Abdelhakim a vu rouge quand l’employé de l’agence du Crédit Agricole du centre-ville de Grasse l’informe que son compte vire à l’écarlate. Mécontent, il hurle sur le guichetier. Le directeur de l’agence, en pacificateur, tente de le calmer. Hors de lui, Abdelhakim le gifle. La police est prévenue. Quelques instants plus tard, l’homme en colère est interpellé non loin de son domicile. Les forces de l’ordre tentent de le menotter, un policier est mordu. La vitrine d’un courtier en assurances est brisée, des policiers blessés. Ils sont près de 5 à ceinturer ce gringalet. Enfin, ils parviennent à le menotter dans le dos. Il est désormais inoffensif. C’est ce qu’ont raconté les témoins à la police. Près d’une dizaine de personnes ont assisté à l’opération de police ; le centre-ville de Grasse était très fréquenté ce vendredi en début d’après-midi où l’exposition Rose, en l’honneur de la fleur, se tient tout le week-end. Mais, ce que certains témoins ajoutent est autrement plus grave.
Alors qu’Abdelhakim est entravé, les policiers auraient continué à le frapper. Un genou dans le dos, face contre terre, Abdelhakim suffoquait. Selon un policier municipal, Abdelhakim était déjà mort lorsqu’il a été embarqué dans la voiture de police. Mais selon la commissaire, il serait décédé lors de son transfèrement. Alors même que l’enquête ne fait que commencer, certains journaux ont repris la version policière à leur compte.

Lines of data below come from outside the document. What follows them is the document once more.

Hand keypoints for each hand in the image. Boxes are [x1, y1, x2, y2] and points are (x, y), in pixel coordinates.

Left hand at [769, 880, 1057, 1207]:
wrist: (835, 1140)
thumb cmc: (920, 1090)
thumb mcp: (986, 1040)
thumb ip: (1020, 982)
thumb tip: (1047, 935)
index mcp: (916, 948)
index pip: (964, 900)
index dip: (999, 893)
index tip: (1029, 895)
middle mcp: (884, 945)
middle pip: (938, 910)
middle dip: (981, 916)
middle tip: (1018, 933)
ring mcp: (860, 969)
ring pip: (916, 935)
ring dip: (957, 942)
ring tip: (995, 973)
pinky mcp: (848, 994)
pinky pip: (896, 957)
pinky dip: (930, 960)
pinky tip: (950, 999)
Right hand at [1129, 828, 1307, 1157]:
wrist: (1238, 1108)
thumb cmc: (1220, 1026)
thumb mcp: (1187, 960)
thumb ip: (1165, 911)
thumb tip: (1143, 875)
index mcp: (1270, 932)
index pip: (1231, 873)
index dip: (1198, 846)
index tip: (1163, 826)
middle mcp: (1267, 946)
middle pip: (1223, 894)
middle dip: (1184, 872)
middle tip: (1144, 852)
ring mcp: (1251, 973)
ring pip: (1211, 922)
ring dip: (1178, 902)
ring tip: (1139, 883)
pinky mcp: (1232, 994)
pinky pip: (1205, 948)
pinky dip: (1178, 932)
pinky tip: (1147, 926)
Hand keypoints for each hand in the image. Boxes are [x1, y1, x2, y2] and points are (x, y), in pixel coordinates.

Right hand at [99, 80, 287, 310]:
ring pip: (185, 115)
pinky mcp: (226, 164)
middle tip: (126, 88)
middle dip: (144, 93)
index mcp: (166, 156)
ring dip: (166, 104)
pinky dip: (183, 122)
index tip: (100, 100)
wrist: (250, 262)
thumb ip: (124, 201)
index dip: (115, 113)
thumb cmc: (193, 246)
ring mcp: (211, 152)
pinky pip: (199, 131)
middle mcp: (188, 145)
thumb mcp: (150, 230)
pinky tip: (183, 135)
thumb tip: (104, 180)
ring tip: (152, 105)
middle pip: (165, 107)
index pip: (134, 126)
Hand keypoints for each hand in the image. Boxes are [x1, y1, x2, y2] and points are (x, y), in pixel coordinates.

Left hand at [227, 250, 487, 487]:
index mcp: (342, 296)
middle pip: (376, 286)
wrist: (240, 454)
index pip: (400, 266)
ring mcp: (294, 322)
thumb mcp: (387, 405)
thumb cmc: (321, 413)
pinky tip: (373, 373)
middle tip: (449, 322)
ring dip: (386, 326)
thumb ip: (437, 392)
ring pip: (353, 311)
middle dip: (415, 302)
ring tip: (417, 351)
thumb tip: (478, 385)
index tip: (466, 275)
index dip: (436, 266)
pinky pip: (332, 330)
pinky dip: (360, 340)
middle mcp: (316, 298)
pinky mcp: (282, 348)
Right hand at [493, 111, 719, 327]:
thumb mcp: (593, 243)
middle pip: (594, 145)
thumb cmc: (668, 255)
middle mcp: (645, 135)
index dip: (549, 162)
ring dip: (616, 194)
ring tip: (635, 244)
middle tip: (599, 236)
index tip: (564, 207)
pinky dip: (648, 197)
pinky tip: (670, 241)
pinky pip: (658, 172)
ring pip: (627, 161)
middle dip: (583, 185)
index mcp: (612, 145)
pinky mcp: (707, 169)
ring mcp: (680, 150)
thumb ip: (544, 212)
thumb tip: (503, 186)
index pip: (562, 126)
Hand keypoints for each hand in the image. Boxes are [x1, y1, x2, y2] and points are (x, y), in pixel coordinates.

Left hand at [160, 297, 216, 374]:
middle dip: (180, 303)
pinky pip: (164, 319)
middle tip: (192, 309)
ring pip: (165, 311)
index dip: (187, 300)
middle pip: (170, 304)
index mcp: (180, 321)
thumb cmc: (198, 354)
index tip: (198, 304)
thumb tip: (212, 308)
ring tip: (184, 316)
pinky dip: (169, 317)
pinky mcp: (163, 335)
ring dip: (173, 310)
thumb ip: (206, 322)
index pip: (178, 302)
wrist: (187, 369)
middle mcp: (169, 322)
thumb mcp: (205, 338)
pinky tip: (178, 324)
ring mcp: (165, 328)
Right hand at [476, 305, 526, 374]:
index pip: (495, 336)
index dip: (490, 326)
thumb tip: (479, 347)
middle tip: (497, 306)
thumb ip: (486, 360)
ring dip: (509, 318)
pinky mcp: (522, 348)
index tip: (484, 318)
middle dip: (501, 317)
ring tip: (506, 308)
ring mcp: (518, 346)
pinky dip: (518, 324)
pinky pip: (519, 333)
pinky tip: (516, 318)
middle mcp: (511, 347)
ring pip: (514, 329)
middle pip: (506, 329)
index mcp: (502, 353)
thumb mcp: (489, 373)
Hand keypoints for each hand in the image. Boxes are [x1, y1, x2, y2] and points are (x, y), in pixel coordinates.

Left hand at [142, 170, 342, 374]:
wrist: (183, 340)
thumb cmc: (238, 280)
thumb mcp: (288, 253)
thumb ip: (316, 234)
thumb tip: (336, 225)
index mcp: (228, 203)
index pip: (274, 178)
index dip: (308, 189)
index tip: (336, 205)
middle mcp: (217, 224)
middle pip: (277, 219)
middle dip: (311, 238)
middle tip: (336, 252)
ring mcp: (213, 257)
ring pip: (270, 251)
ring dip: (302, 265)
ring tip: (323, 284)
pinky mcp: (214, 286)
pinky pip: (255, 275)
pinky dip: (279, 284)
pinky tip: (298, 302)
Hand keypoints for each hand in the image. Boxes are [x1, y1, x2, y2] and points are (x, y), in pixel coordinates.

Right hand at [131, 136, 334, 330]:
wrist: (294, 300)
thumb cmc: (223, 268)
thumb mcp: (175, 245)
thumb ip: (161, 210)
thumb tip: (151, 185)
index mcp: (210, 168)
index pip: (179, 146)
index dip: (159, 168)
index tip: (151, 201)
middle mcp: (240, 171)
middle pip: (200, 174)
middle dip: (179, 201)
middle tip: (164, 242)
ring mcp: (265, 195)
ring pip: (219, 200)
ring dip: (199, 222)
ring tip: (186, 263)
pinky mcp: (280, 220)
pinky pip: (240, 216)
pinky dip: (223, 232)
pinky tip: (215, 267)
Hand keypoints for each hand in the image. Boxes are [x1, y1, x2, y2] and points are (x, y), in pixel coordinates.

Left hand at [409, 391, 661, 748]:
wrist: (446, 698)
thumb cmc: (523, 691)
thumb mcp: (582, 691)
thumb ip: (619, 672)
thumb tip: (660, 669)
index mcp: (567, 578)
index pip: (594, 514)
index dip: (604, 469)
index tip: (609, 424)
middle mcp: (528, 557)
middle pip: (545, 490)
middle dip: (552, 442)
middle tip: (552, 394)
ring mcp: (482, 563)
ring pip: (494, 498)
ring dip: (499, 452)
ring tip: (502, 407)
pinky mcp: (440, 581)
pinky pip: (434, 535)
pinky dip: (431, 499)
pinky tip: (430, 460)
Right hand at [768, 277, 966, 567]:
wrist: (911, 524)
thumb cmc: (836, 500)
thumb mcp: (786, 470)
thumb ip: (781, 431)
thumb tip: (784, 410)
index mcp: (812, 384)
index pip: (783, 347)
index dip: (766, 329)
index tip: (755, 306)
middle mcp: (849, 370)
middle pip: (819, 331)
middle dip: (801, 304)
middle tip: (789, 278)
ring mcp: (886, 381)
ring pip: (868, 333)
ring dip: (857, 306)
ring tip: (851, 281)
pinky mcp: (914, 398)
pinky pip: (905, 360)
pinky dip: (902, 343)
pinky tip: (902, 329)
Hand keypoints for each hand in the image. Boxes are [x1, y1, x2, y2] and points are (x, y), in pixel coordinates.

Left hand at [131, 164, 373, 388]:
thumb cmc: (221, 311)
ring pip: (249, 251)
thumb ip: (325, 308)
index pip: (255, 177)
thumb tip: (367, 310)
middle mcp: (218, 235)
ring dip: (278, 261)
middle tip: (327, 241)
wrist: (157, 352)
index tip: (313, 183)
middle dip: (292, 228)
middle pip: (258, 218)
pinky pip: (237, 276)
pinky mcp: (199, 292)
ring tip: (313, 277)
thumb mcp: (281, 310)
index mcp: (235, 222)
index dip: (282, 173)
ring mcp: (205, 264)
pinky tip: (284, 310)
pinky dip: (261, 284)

La scène aurait été filmée
Plus grave, selon certains témoins, les pompiers auraient tenté de soigner Abdelhakim, mais cela leur aurait été refusé par les policiers. Les boeufs-carottes de l’IGS s’interrogent sur l’existence d’un film réalisé à partir d’un téléphone portable. Selon des amis de la victime, son auteur aurait été interpellé immédiatement et nie aujourd’hui avoir filmé la tragédie. Des associations anti-racistes comme le Mrap ont émis un communiqué. Le Mrap « exige que toute la lumière soit faite rapidement sur les circonstances de ce drame que la famille et les proches considèrent comme une bavure ».
Pour le moment, l’IGS travaille. Une autopsie du corps de la victime aura lieu mardi. Avant toute conclusion, le directeur départemental de la sécurité publique affirme qu’il n’y avait pas lieu de mettre en cause les fonctionnaires de la police nationale. Une certitude, Abdelhakim était encore vivant quand cinq policiers l’ont interpellé. Il est mort après les avoir rencontrés.